Over the hill: Baby punks go for the devil
After years of close-calls, the one thing a member of the counter-culture like me fears most finally occurred. Last Friday, August 30, at the "Rock and Roll Will Kill You" show at Tokyo Rose, my friends and I were the oldest people there.
As anyone who knows me will tell you, my claim to be a card-carrying member of the aforementioned group is way more than half jest (I've never even committed an act of eco-terrorism), but it was a bit of a shocker when the only other "oldies" in the crowd were the bartender and the sound-guy.
For All Time was the first band in the Rose's questionably all-star lineup. I wish I could say more about the band, but I was participating in a birthday-related sushi eat-off upstairs, and only caught a smidgen of the group. They were hard and scream-based, I can say that, in an At The Drive In-minus-the-hooks sort of way.
Next up was the act that all the youngsters seemed to have come to see– the Deadbeats, a band not much older than the young audience. They played exuberant punk rock– hard hitting drums, power chords, and the like. Their singer and lead guitarist bantered with the crowd in a relaxed fashion– he seemed to possess a stage manner beyond his years.
Their set list included punkified covers of "Blue Suede Shoes," sung in an extremely non-Elvis fashion, a Chuck-Berry cover, and a song by harder-than-hard punkish band the Misfits. Definitely the crowd pleaser from their own stock was "Fuck You, Baby," with a sung/shouted chorus that the crowd easily emulated, "Fuck you baby, fuck you baby, no moreeeeee."
Forty five minutes of setting up what appeared to be just three guitar stacks (amps), and a drum set did not endear the next act, the Devil Tones, to me to begin with, and their act did not make up for the affront– they were hard-hard very loud rock without much melody to speak of– not exactly my cup of tea.

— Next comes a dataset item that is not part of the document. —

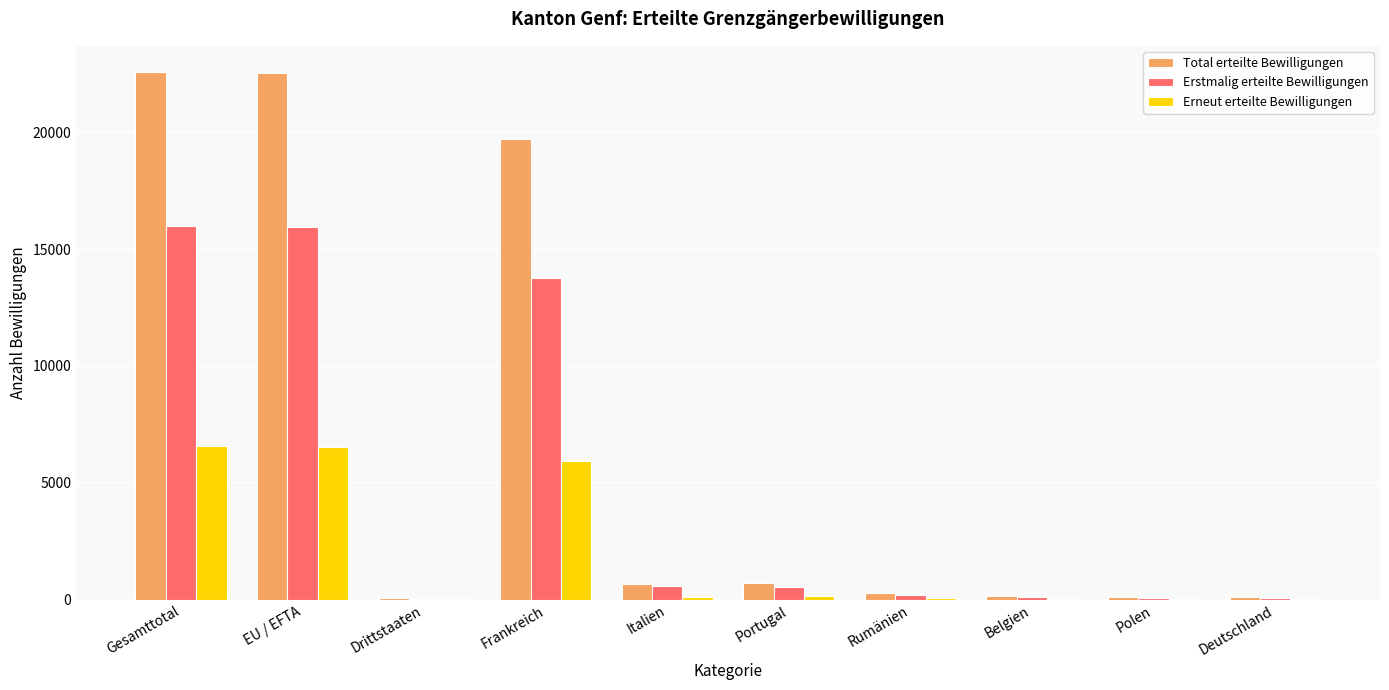

True or false: Erneut erteilte Bewilligungen has a value of 6575 at Gesamttotal.

True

I had come to see RPG, the last act up, mostly because their name is the acrnoym for "role playing game" (whether this was intentional, I cannot say). I pictured mid-20 year olds in thick rimmed glasses and other assorted geek-rock wear– the sure sign of a great, or at least hilarious, band. Unfortunately, the Devil Tones went on so late that RPG would not have been able to play for long anyway, so I decided to save my inner-ear hair-cells for more shows and give the group a rain-check.